Just a short blog entry this time as there is a point where we all need to spend our energies elsewhere and for me this is the last time I will talk or even think about this subject.
I have experienced something twice now that calls in to question my role as an emotional advisor when the going gets tough for others and I have given the type of person who does this act a name. I call them switchers.
Here’s what happens. At some point in the past a person who would normally not seek your council approaches you for advice. Although you find this unusual you still allow them your time and hopefully help them. You now feel that whatever distance there was between you and the person you were advising has gone and you are able to talk freely in a more open and adult manner. Hold that thought for a moment.
What happens is that in the passage of time that person will normally return to the “me” economy we are all so comfortable with today and past deeds no longer count. A kind of social business as usual attitude when their world is fully intact. When they return to “me” world their memory of your past efforts are, in the least case, forgotten or in the worst case angered against.
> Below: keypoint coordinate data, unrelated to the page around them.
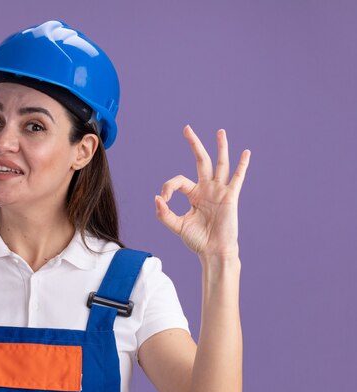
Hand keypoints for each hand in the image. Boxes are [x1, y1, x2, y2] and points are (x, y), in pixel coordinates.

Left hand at [155, 125, 250, 258]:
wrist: (213, 251)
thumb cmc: (197, 240)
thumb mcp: (177, 225)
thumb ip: (164, 213)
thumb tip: (157, 198)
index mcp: (194, 194)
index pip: (178, 181)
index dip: (169, 186)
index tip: (165, 200)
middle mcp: (207, 189)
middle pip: (201, 161)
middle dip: (194, 144)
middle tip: (186, 128)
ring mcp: (219, 191)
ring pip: (219, 164)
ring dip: (220, 147)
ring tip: (220, 131)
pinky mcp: (230, 197)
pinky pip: (237, 178)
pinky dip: (242, 166)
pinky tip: (246, 153)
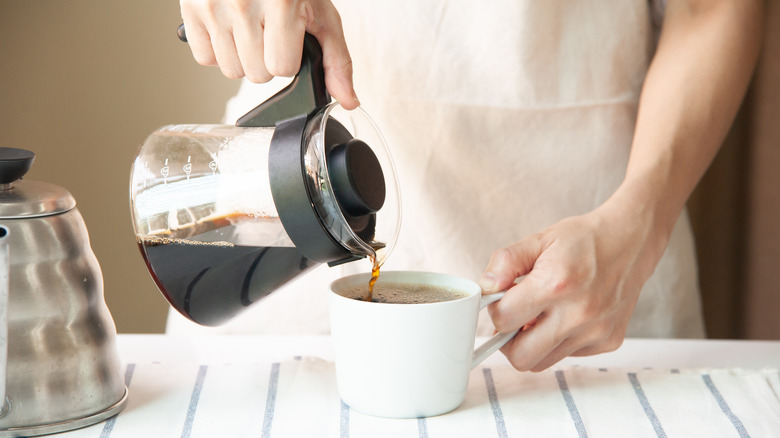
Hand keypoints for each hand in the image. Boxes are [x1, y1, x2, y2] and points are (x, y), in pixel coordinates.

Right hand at [180, 0, 358, 108]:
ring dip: (243, 57)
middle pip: (256, 75)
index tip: (287, 38)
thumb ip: (337, 59)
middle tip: (268, 31)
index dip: (288, 58)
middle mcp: (243, 4)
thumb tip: (348, 100)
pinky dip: (218, 49)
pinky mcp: (191, 9)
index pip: (281, 68)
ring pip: (231, 71)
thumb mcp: (321, 13)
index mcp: (281, 4)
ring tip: (250, 27)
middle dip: (266, 59)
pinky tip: (230, 28)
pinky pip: (205, 58)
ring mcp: (212, 7)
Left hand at [479, 195, 668, 371]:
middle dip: (509, 340)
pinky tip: (567, 316)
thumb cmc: (583, 240)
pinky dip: (559, 341)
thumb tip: (486, 288)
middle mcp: (578, 313)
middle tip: (515, 319)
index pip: (504, 320)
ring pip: (543, 361)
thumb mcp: (538, 240)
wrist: (631, 241)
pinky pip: (568, 355)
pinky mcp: (608, 341)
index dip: (495, 311)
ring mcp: (596, 332)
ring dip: (534, 343)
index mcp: (556, 284)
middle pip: (521, 357)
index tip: (501, 301)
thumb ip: (505, 262)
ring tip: (541, 315)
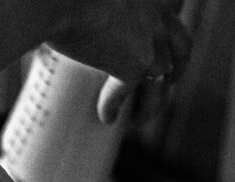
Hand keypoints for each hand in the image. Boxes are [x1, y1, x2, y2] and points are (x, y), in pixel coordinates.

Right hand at [48, 0, 191, 122]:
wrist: (53, 0)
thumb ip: (90, 8)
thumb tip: (66, 20)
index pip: (174, 8)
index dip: (169, 28)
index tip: (164, 42)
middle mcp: (158, 11)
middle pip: (181, 45)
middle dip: (176, 67)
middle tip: (166, 83)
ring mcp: (151, 39)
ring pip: (162, 78)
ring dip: (151, 101)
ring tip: (139, 118)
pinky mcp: (135, 65)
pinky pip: (128, 92)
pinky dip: (114, 105)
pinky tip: (106, 117)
This is worrisome. How are we meant to gauge who to help in the future if your help will be used against you later on down the road? We all know that it is human nature to take kindness for weakness but to do so for emotional gain must be a new low surely? Are we now at a point where material gain is not enough and we must now try and crush other peoples spirits or act in a grandiose way above our fellow man to feel better about ourselves?
What I can only predict and I am sure I will see a lot more of in the future is a greater distance between those who help for no reason or gain and those who abuse such help. There is an economy of scale with these matters meaning there are far more people who need help than there are helpers.
Those of us who are exploring our own sense of self are able to use the internal dialogue to reach out to the right type of help. Some will use the help of a guru of sort who must be good because I am spending money on their services. Others, will use certified practitioners to “off load” whatever ails them but if your moral compass is off course then you will interpret the help you receive incorrectly and feel that to raise yourself up you must do so on the shoulders of other. The problem with that. The shoulders you stand on will tire of your abuse.
In this fast acting Internet world it is very easy to react without thinking as long as you realise that the same thing will happen to you and it will not be the easiest of situations to deal with if you are unable to have the right internal conversation first.